College Sports

Sidney who?

South Carolina wide receiver Kenny McKinley steps into the end zone for his second touchdown in last year's Liberty Bowl win.
South Carolina wide receiver Kenny McKinley steps into the end zone for his second touchdown in last year's Liberty Bowl win.

COLUMBIA -- Of course he'll never be Sidney Rice. Not many people can be.

But Kenny McKinley's still pretty good, and he doesn't mind the constant questions -- "Can you replace Sidney?"

"I'm not trying to replace Sidney because me and him are two different types of receiver, but I know I can fit into that main role," South Carolina's junior receiver insisted. "Last year I played a role as the No. 2 receiver, so it's going to be nice to see how I do stepping into the No. 1 role."

Rice re-wrote the Gamecocks' record books during his career and was always the guy making the one-handed leaping catches in the end zone. McKinley, meanwhile, was doing the grunt work, going over the middle for a 5-yard slant, getting laid out by an enemy linebacker and popping right back up.

"I just try to take a lickin' and keep on tickin,'" he joked.

It was a perfect tandem -- the 6-foot-4, elegant Rice skying for 1,090 yards and 10 touchdowns while the dogged McKinley hauled in 880 yards and five scores. But after Rice caught a touchdown in the Liberty Bowl and decided two weeks later to try the NFL, the focus shifted to McKinley.
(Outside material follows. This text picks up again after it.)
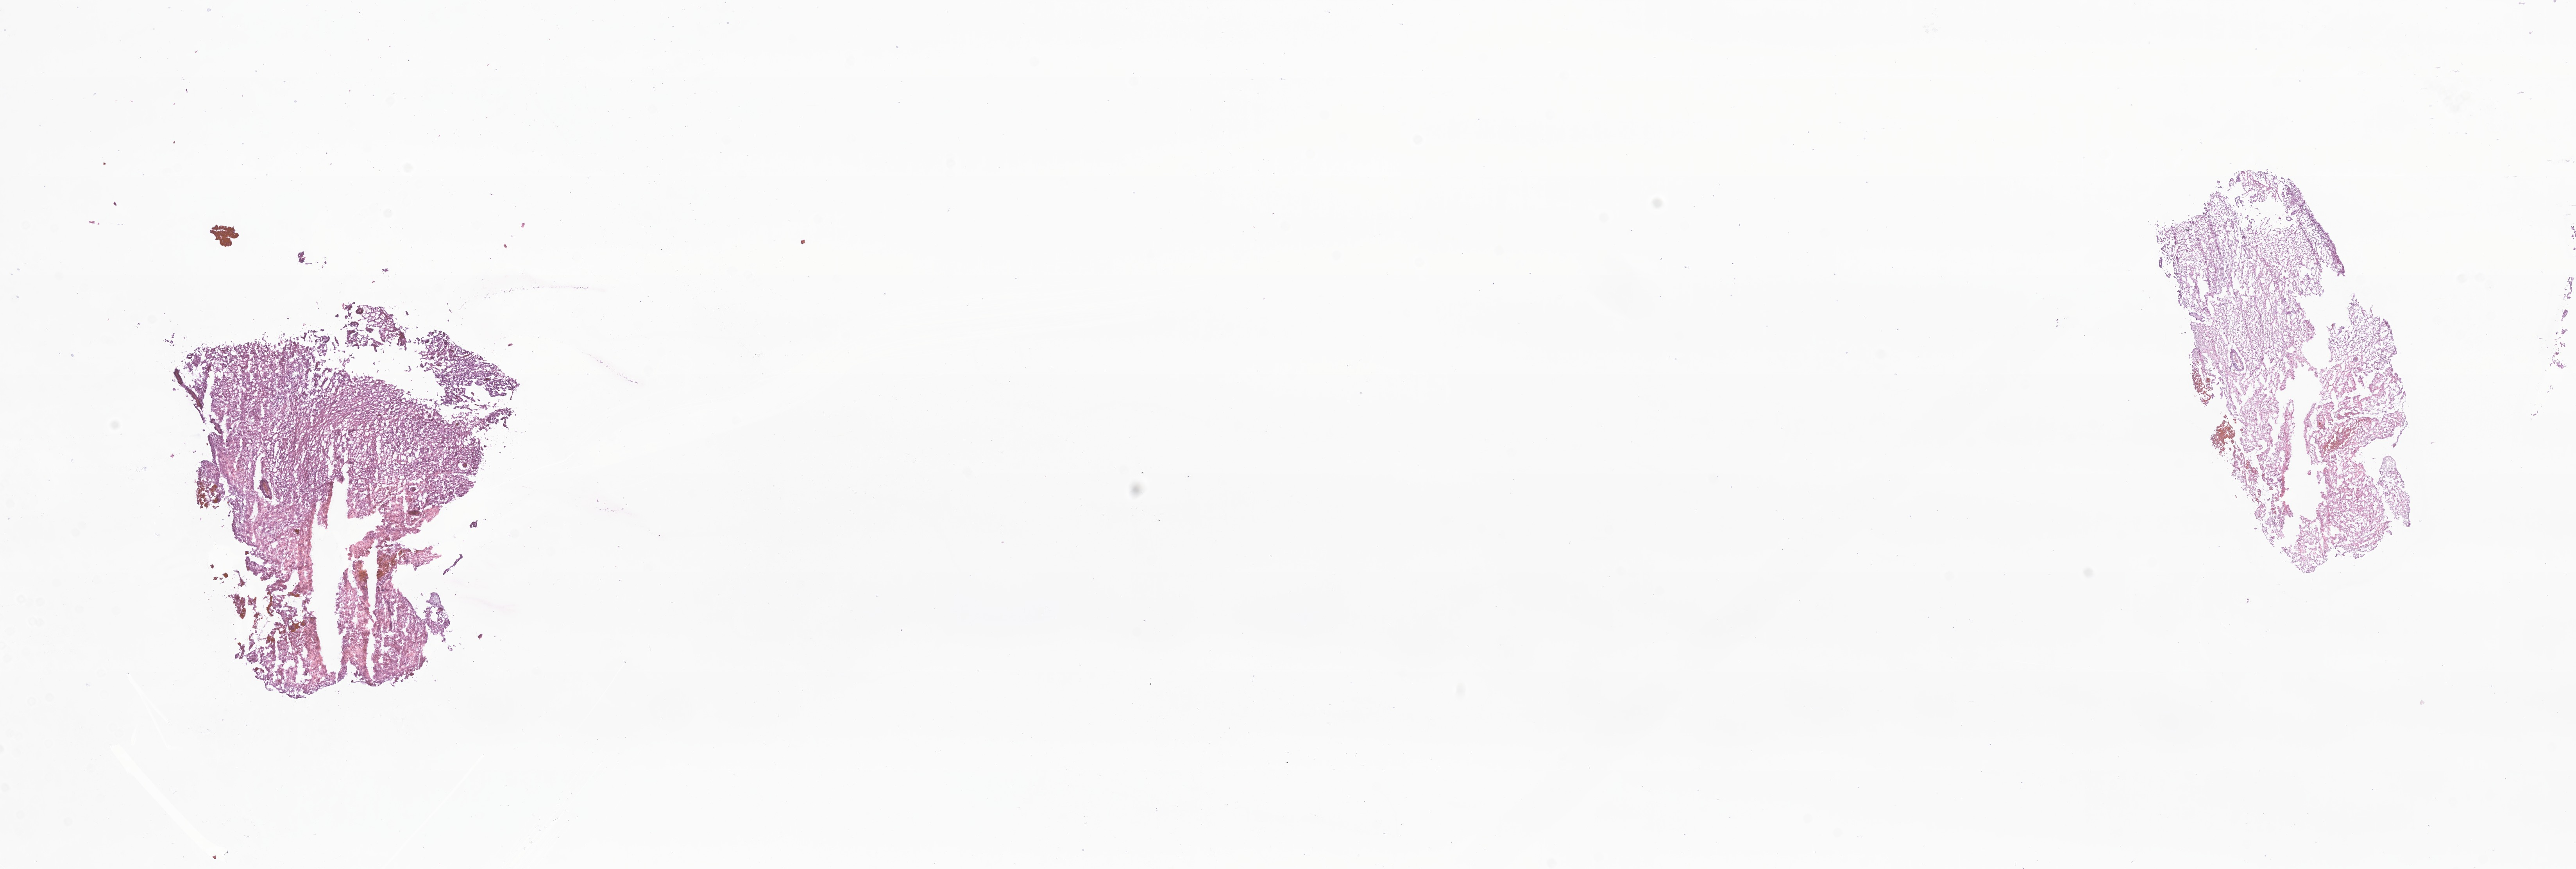
Digitized haematoxylin and eosin-stained section of tumor tissue from the temporal lobe, whole scanned area (about 27.8 x 9.4 mm) shown as a low-resolution overview. Frozen section. Male patient, age 190 months (15 years 10 months).
• diagnosis (ICD-O-3 morphology term): Tumor cells, uncertain whether benign or malignant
Everybody had the same message -- "You have to be the one, and you have to do it now."

McKinley replied, "No problem."

As the most experienced receiver of a group dripping potential, McKinley has also become the point-to leader. Freddie Brown has been with McKinley since they came in together three years ago, but Brown redshirted his first year, leaving McKinley as the main adviser to the Gamecocks' crop of youthful pass-catchers.

"Kenny, he's the man," said sophomore Moe Brown. "He's the proven guy right now. We kind of look to him."
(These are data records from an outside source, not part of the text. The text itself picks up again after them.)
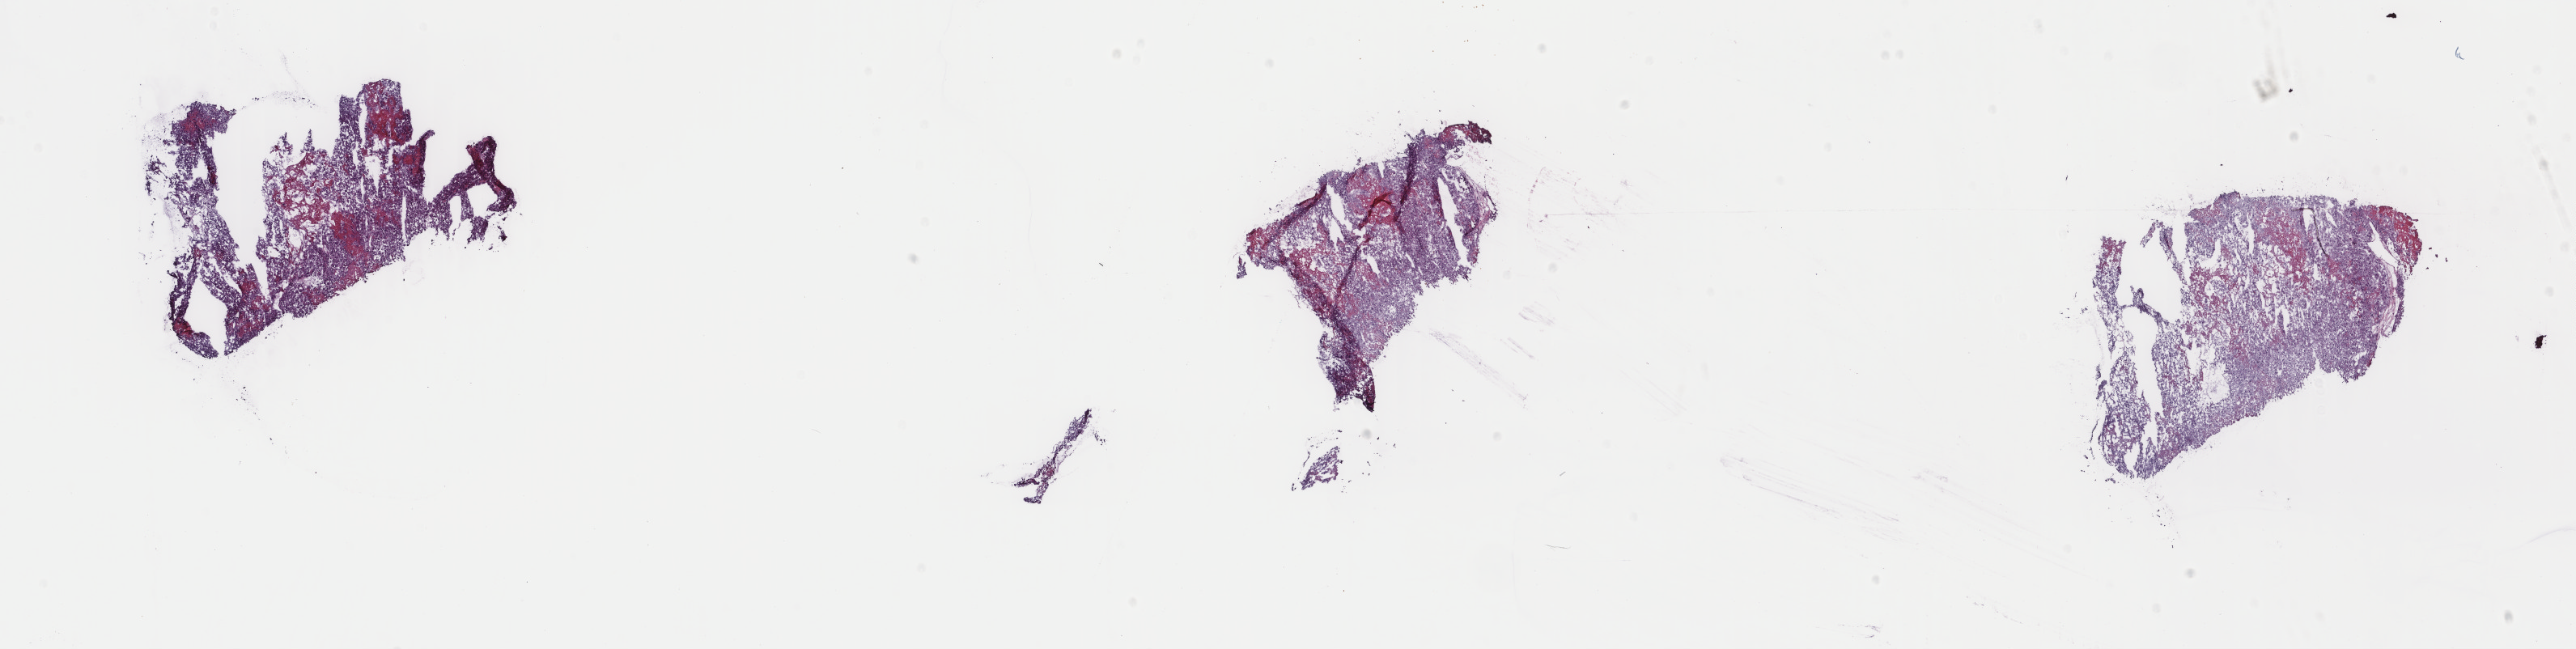
Digitized Hematoxylin and eosin (H&E) stained tissue section (whole slide), low-resolution overview of the scanned area, about 25.3 x 6.4 mm (from a 40x scan), frozen section from the top of the tissue portion, primary tumour sample from the adrenal cortex. Female patient; age at initial diagnosis 29 years. Slide review estimates, as recorded: tumour cells 100%, tumour nuclei 88%, normal cells 0%, stromal cells 0%, necrosis 0%. Infiltration values recorded for this section: lymphocyte infiltration 0%, monocyte infiltration 0%, neutrophil infiltration 0%.
- laterality: right
- pathologic diagnosis: Adrenal cortical carcinoma (cortex of adrenal gland)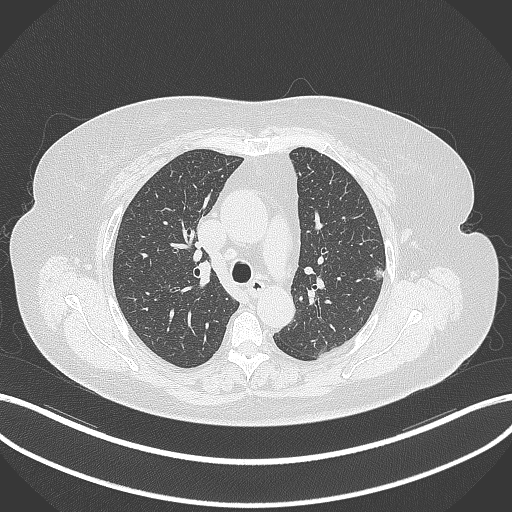
Chest CT, one axial slice. Reconstruction kernel B70f. 120 kVp. Lung window (W 1500 / L -600 HU). 1 mm slice thickness. 512 × 512 image matrix. Female patient, age 70 years. From the clinical record (not read from this slice): clinical TNM (as recorded): T1c N0 M0.
Structures marked on this image (bounding box drawn by a radiologist):
- lung tumour (recorded histology: adenocarcinoma): bounding box (x1, y1, x2, y2) in pixels: (369, 261, 386, 281)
"A lot of people, far as Moe Brown and Kenny McKinley, been helping me out a lot," said rookie phenom Chris Culliver, the team's fastest player and someone who's expected to contribute right away. "I talk to them a heck of a lot about running and catching the ball."

McKinley tries to balance it all while trying to improve. After catching two touchdowns in the Liberty Bowl, he ventured into coach Steve Spurrier's doghouse when he celebrated by hurling the ball into the stands. Spurrier was displeased by the showboating and mentioned it in his postgame press conference, saying McKinley "threw his game ball away."

But he was quickly back on Spurrier's good side. The head ball coach said he was counting on McKinley to be this year's Rice, the leader a young receiving group needs.

"Kenny McKinley's the old man of the group," Spurrier said. "Shoot, we may let him play quarterback too."

Spurrier's last comment referred to a trick play at Kentucky last year when McKinley, a former high school quarterback, took a reverse and threw a 22-yard touchdown to Syvelle Newton. McKinley clammed up when asked if there were any more passing plays for him this year, but mentioned he was ready for whatever he was asked to do.

"It's going to fly under (the radar) when you play with Sidney Rice, now," he said. "But I didn't mind because I came in that season just being the guy who could be the No. 2 receiver, someone who could take the pressure off Sidney. And that was my role.

"Now that Sidney's gone, I got a new role, and that's to step up as the man and help the team."